From an early period in European history, the concept of beauty began to acquire a more materialistic definition, focusing on the ability of objects to serve as a source of gratification for humans. The seventeenth century saw the flowering of artistic ability, with the rise of such artists as Titian, Rembrandt and copies of Michelangelo’s David. With the dawn of new technology, the quest for beauty became even more intense, with new ways of manipulating nature drawing new attention to abstract expressionism. This movement did not help towards the cultivation of a particular aesthetic sense but it did define a new way of interpreting nature through the medium of art.
Modern philosophy tends to define beauty according to a number of standard criteria, each contributing to the universal beauty which all humans share. According to the naturalist thinker, nature is seen as a whole, with all its parts working together to generate an overall effect. Humans are said to be designed to see the world in a language of colors and shapes, and to combine these elements into a creation which will ultimately communicate its meaning. In this way beauty – to some extent, the idea of beauty – comes to be seen as something that everyone shares, even though each individual sees it in a different light.
The modern era brought a new definition of beauty. In the wake of new mass marketing concepts, mass culture began to create images of beautiful, unique, virginal women. Beauty became a highly stylized object, dependent upon the desirability of a particular cultural product.
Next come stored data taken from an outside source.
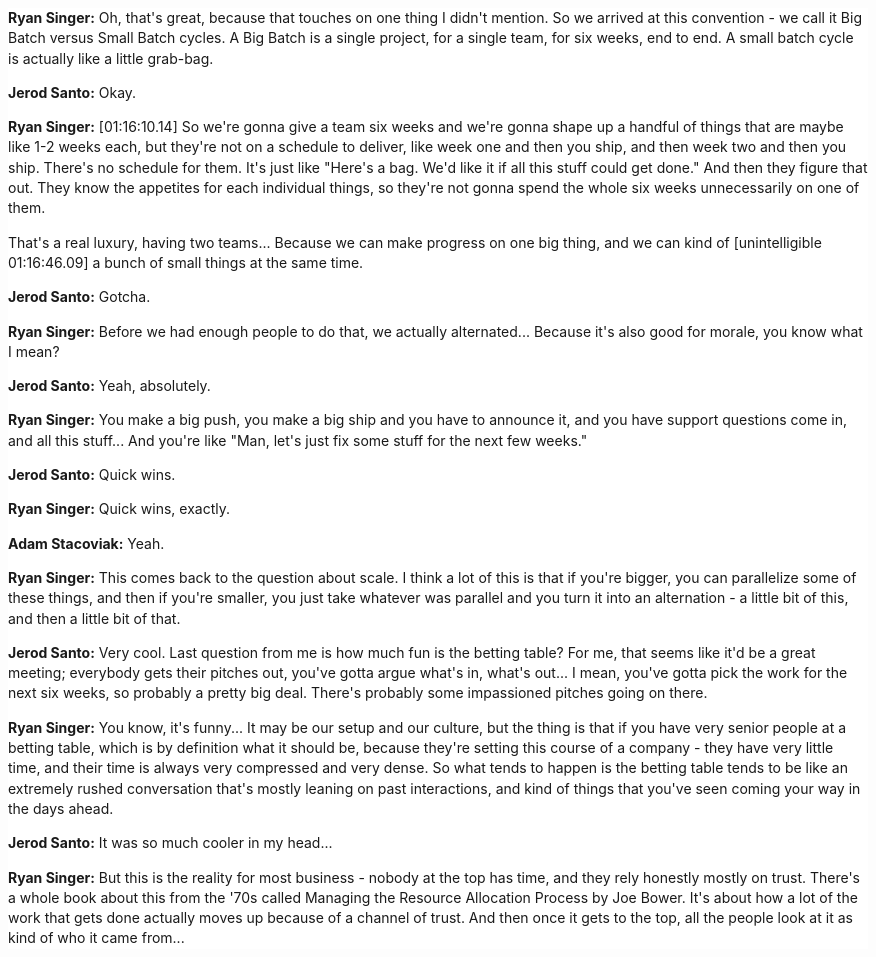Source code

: **Ryan Singer:** Oh, that's great, because that touches on one thing I didn't mention. So we arrived at this convention - we call it Big Batch versus Small Batch cycles. A Big Batch is a single project, for a single team, for six weeks, end to end. A small batch cycle is actually like a little grab-bag.

**Jerod Santo:** Okay.

**Ryan Singer:** \[01:16:10.14\] So we're gonna give a team six weeks and we're gonna shape up a handful of things that are maybe like 1-2 weeks each, but they're not on a schedule to deliver, like week one and then you ship, and then week two and then you ship. There's no schedule for them. It's just like "Here's a bag. We'd like it if all this stuff could get done." And then they figure that out. They know the appetites for each individual things, so they're not gonna spend the whole six weeks unnecessarily on one of them.

That's a real luxury, having two teams... Because we can make progress on one big thing, and we can kind of \[unintelligible 01:16:46.09\] a bunch of small things at the same time.

**Jerod Santo:** Gotcha.

**Ryan Singer:** Before we had enough people to do that, we actually alternated... Because it's also good for morale, you know what I mean?

**Jerod Santo:** Yeah, absolutely.

**Ryan Singer:** You make a big push, you make a big ship and you have to announce it, and you have support questions come in, and all this stuff... And you're like "Man, let's just fix some stuff for the next few weeks."

**Jerod Santo:** Quick wins.

**Ryan Singer:** Quick wins, exactly.

**Adam Stacoviak:** Yeah.

**Ryan Singer:** This comes back to the question about scale. I think a lot of this is that if you're bigger, you can parallelize some of these things, and then if you're smaller, you just take whatever was parallel and you turn it into an alternation - a little bit of this, and then a little bit of that.

**Jerod Santo:** Very cool. Last question from me is how much fun is the betting table? For me, that seems like it'd be a great meeting; everybody gets their pitches out, you've gotta argue what's in, what's out... I mean, you've gotta pick the work for the next six weeks, so probably a pretty big deal. There's probably some impassioned pitches going on there.

**Ryan Singer:** You know, it's funny... It may be our setup and our culture, but the thing is that if you have very senior people at a betting table, which is by definition what it should be, because they're setting this course of a company - they have very little time, and their time is always very compressed and very dense. So what tends to happen is the betting table tends to be like an extremely rushed conversation that's mostly leaning on past interactions, and kind of things that you've seen coming your way in the days ahead.

**Jerod Santo:** It was so much cooler in my head...

**Ryan Singer:** But this is the reality for most business - nobody at the top has time, and they rely honestly mostly on trust. There's a whole book about this from the '70s called Managing the Resource Allocation Process by Joe Bower. It's about how a lot of the work that gets done actually moves up because of a channel of trust. And then once it gets to the top, all the people look at it as kind of who it came from...
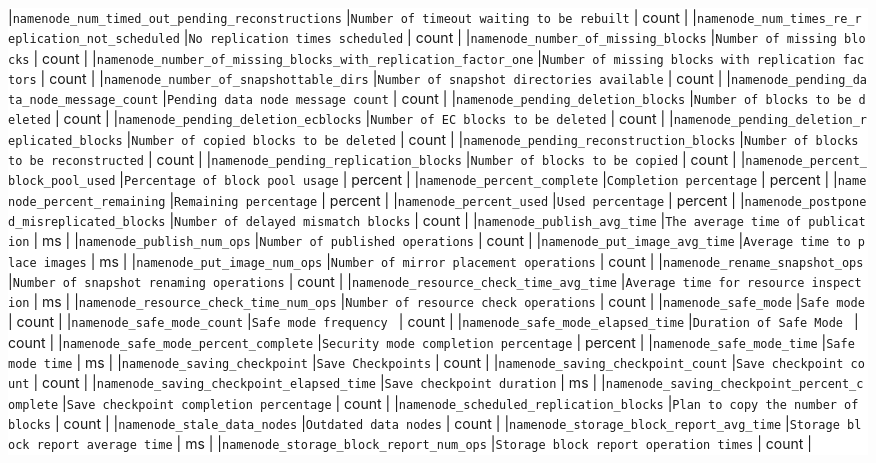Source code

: |`namenode_num_timed_out_pending_reconstructions` |`Number of timeout waiting to be rebuilt` | count |
|`namenode_num_times_re_replication_not_scheduled` |`No replication times scheduled` | count |
|`namenode_number_of_missing_blocks` |`Number of missing blocks` | count |
|`namenode_number_of_missing_blocks_with_replication_factor_one` |`Number of missing blocks with replication factors` | count |
|`namenode_number_of_snapshottable_dirs` |`Number of snapshot directories available` | count |
|`namenode_pending_data_node_message_count` |`Pending data node message count` | count |
|`namenode_pending_deletion_blocks` |`Number of blocks to be deleted` | count |
|`namenode_pending_deletion_ecblocks` |`Number of EC blocks to be deleted` | count |
|`namenode_pending_deletion_replicated_blocks` |`Number of copied blocks to be deleted` | count |
|`namenode_pending_reconstruction_blocks` |`Number of blocks to be reconstructed` | count |
|`namenode_pending_replication_blocks` |`Number of blocks to be copied` | count |
|`namenode_percent_block_pool_used` |`Percentage of block pool usage` | percent |
|`namenode_percent_complete` |`Completion percentage` | percent |
|`namenode_percent_remaining` |`Remaining percentage` | percent |
|`namenode_percent_used` |`Used percentage` | percent |
|`namenode_postponed_misreplicated_blocks` |`Number of delayed mismatch blocks` | count |
|`namenode_publish_avg_time` |`The average time of publication` | ms |
|`namenode_publish_num_ops` |`Number of published operations` | count |
|`namenode_put_image_avg_time` |`Average time to place images` | ms |
|`namenode_put_image_num_ops` |`Number of mirror placement operations` | count |
|`namenode_rename_snapshot_ops` |`Number of snapshot renaming operations` | count |
|`namenode_resource_check_time_avg_time` |`Average time for resource inspection` | ms |
|`namenode_resource_check_time_num_ops` |`Number of resource check operations` | count |
|`namenode_safe_mode` |`Safe mode` | count |
|`namenode_safe_mode_count` |`Safe mode frequency
` | count |
|`namenode_safe_mode_elapsed_time` |`Duration of Safe Mode
` | count |
|`namenode_safe_mode_percent_complete` |`Security mode completion percentage` | percent |
|`namenode_safe_mode_time` |`Safe mode time` | ms |
|`namenode_saving_checkpoint` |`Save Checkpoints` | count |
|`namenode_saving_checkpoint_count` |`Save checkpoint count` | count |
|`namenode_saving_checkpoint_elapsed_time` |`Save checkpoint duration` | ms |
|`namenode_saving_checkpoint_percent_complete` |`Save checkpoint completion percentage` | count |
|`namenode_scheduled_replication_blocks` |`Plan to copy the number of blocks` | count |
|`namenode_stale_data_nodes` |`Outdated data nodes` | count |
|`namenode_storage_block_report_avg_time` |`Storage block report average time` | ms |
|`namenode_storage_block_report_num_ops` |`Storage block report operation times` | count |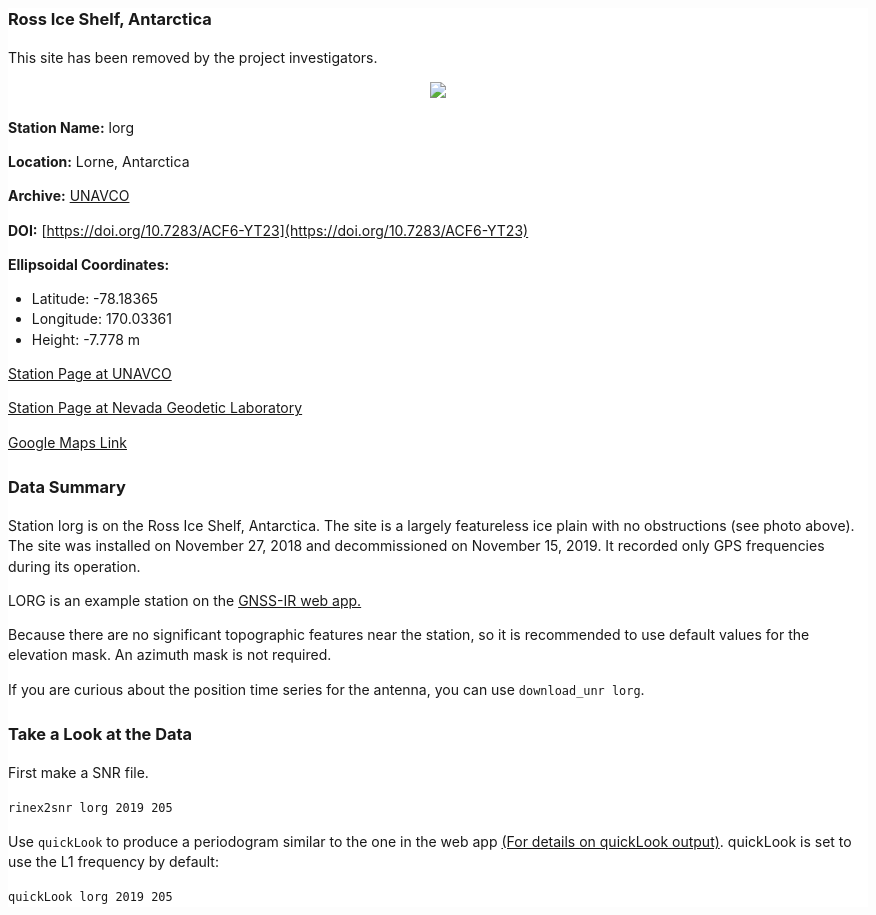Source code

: ### Ross Ice Shelf, Antarctica

This site has been removed by the project investigators.

<P align=center>
<img src="https://gnss-reflections.org/static/images/LORG.jpg" width="500">
</p>

**Station Name:**  lorg

**Location:**  Lorne, Antarctica

**Archive:**  [UNAVCO](http://www.unavco.org)

**DOI:**  [https://doi.org/10.7283/ACF6-YT23](https://doi.org/10.7283/ACF6-YT23)

**Ellipsoidal Coordinates:**

- Latitude:  -78.18365
- Longitude: 170.03361
- Height:  	-7.778 m

[Station Page at UNAVCO](https://www.unavco.org/instrumentation/networks/status/nota/overview/lorg)

[Station Page at Nevada Geodetic Laboratory](http://geodesy.unr.edu/NGLStationPages/stations/LORG.sta)

[Google Maps Link](https://goo.gl/maps/bSAuLXLLMmzWqPdW9) 

### Data Summary

Station lorg is on the Ross Ice Shelf, Antarctica. The site is a largely featureless ice plain with no obstructions (see photo above). 
The site was installed on November 27, 2018 and decommissioned on November 15, 2019. It recorded only GPS frequencies during its operation. 

LORG is an example station on the [GNSS-IR web app.](https://gnss-reflections.org/api?example=lorg) 

Because there are no significant topographic features near the station, so it is recommended to use default values for the elevation mask. An azimuth mask is not required.

If you are curious about the position time series for the antenna, you can use <code>download_unr lorg</code>. 

### Take a Look at the Data

First make a SNR file.

<code>rinex2snr lorg 2019 205</code>

Use <code>quickLook</code> to produce a periodogram similar to the one in the web app [(For details on quickLook output)](../pages/quickLook_desc.md). quickLook is set to use the L1 frequency by default:

<code>quickLook lorg 2019 205</code>

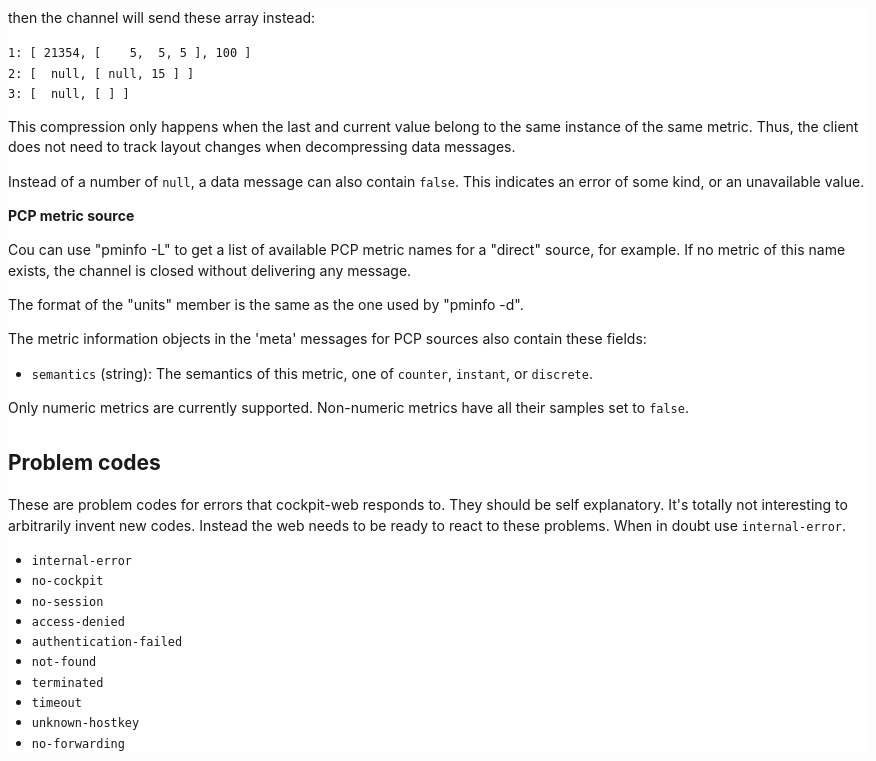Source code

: then the channel will send these array instead:

    1: [ 21354, [    5,  5, 5 ], 100 ]
    2: [  null, [ null, 15 ] ]
    3: [  null, [ ] ]

This compression only happens when the last and current value belong
to the same instance of the same metric.  Thus, the client does not
need to track layout changes when decompressing data messages.

Instead of a number of `null`, a data message can also contain
`false`.  This indicates an error of some kind, or an unavailable
value.

**PCP metric source**

Cou can use "pminfo -L" to get a list of available PCP metric names
for a "direct" source, for example.  If no metric of this name exists,
the channel is closed without delivering any message.

The format of the "units" member is the same as the one used by
"pminfo -d".

The metric information objects in the 'meta' messages for PCP sources
also contain these fields:

 * `semantics` (string): The semantics of this metric, one of
   `counter`, `instant`, or `discrete`.

Only numeric metrics are currently supported.  Non-numeric metrics
have all their samples set to `false`.

Problem codes
-------------

These are problem codes for errors that cockpit-web responds to. They should
be self explanatory. It's totally not interesting to arbitrarily invent new
codes. Instead the web needs to be ready to react to these problems. When in
doubt use `internal-error`.

 * `internal-error`
 * `no-cockpit`
 * `no-session`
 * `access-denied`
 * `authentication-failed`
 * `not-found`
 * `terminated`
 * `timeout`
 * `unknown-hostkey`
 * `no-forwarding`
A new definition of beauty was born.
The great French artist, painter, illustrator and poet, Paul Gauguin, can be credited with creating the most influential modern definition of beauty. In his painting, The Metamorphosis (ca. 1796), he combines the work of Botticelli with the notion of the dissolution of conventional beauty, established by the preceding centuries. His painting is a work of aesthetic art, and not a mere replication of nature – a reversal of the usual definition. His painting makes us see ourselves differently.